The amendments to the investment fund regime were adopted under the Economic Substance Act 2018 (Substance Act) which became operational on 31 December 2018. The Act has a broader mandate to address concerns raised by the European Union with respect to perceived harmful tax practices across member states as well as third countries such as Bermuda.

Funds are not within scope of the Substance Act although a Bermuda incorporated fund manager may be subject to economic substance requirements and will need to assess whether the new requirements are applicable. In addition to these new economic substance requirements, the Substance Act also introduced legislative changes to the Investment Funds Act 2006 (IFA).

One of the key changes to the IFA is a change in nomenclature such that reference to “excluded funds” (i.e. a fund with fewer than 20 investors, which does not promote itself by communicating an invitation or inducement to the public generally) has been removed and has been replaced with the term “private fund.”

Additionally, exempted funds will now be known as professional funds. Exempted funds included Class A exempt funds and Class B exempt funds, which will now be known as Professional Class A funds and Professional Class B funds. Professional funds and private funds will collectively be known as registered funds.

Professional funds are funds which are open only to qualified participants and which, amongst other requirements, either (i) appoint an investment manager that is licensed in Bermuda or is authorised or licensed by a foreign regulator recognised by the BMA (for example the SEC) in order to qualify as a Professional Class A fund or (ii) which have appointed an investment manager, a fund administrator, a registrar, an auditor and a custodian or prime broker, being persons who, in the BMA’s view, are fit and proper to perform the respective functions of their office, in order to qualify as a Professional Class B fund.

In addition to a change in nomenclature, the IFA amendments have introduced an important change to the procedure for launching registered funds. Previously, a Class A exempt fund could take advantage of the self-certification process and would not need to obtain the prior approval of the BMA. Now, all registered funds must apply to the BMA for registration and approval before it can commence trading.

Under the new regime, private funds are now required to appoint a Bermuda-based service provider that is authorised and regulated by the BMA (for example a Bermuda licensed fund administrator). Helpfully, the definition of “service provider” under the IFA has also been expanded so that it now also includes corporate services providers (CSP). As most funds engage a CSP (to provide, among other things, registered office services), we anticipate the majority of funds will already meet this requirement.

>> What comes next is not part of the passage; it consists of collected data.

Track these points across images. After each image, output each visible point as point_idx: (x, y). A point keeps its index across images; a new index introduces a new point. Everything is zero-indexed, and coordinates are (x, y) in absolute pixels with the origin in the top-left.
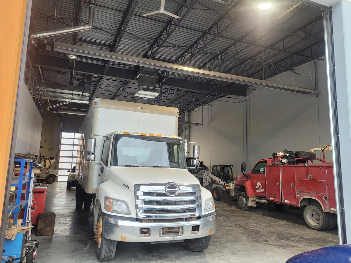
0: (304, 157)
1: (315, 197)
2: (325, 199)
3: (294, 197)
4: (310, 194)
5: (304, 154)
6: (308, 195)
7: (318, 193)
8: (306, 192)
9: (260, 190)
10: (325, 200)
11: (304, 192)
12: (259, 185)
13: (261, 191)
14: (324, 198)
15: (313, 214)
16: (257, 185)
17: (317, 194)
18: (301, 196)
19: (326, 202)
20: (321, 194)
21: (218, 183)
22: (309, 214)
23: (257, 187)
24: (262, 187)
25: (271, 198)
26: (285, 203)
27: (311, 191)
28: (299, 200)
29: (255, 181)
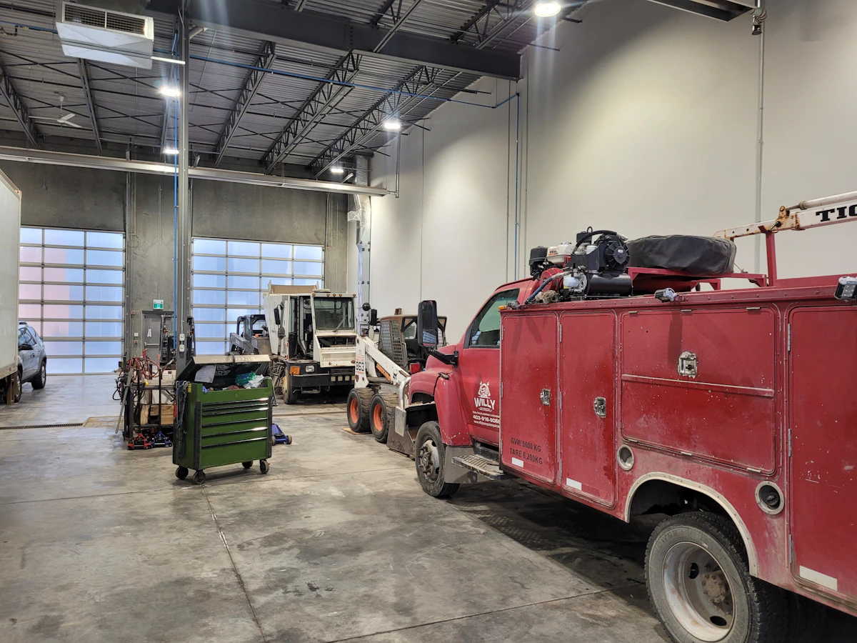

New filing requirements have also been introduced in respect of private funds (the existing annual certification for professional funds will continue). A private fund will now be required to certify on an annual basis that it satisfies the qualifying criteria to be a private fund. In addition to confirming that it meets the requirements to remain registered as a private fund, it will also be required to file (i) information on its NAV, (ii) a copy of its management accounts or audited financial statements and (iii) details of any material changes that took place during the course of the relevant period.

An additional change to note is the requirement for a private fund to also file a copy of its offering document with the BMA. Private funds are also required to appoint a custodian to ensure safekeeping of the fund’s assets although the BMA may, in appropriate circumstances, waive this requirement.

The IFA amendments grant the BMA additional powers to make fund rules as to (i) prudential requirements applicable to registered funds and obligations of the fund operator with respect to its service providers; (ii) obligations with respect to depositary functions and safekeeping obligations; and (iii) additional requirements related to reports to the BMA, public disclosure and disclosure to investors.

What do funds need to do?

Funds which are currently excluded or a Class A exempt or Class B exempt fund have until 30 June to comply with any new requirements. While the majority of the affected funds are likely to already comply with the new requirements, it may be necessary to file additional information (such as details of the authorised and regulated service provider in Bermuda and filing of its offering document) with the BMA. We recommend that any Bermuda-based fund reach out to their legal counsel in Bermuda to confirm the applicable requirements.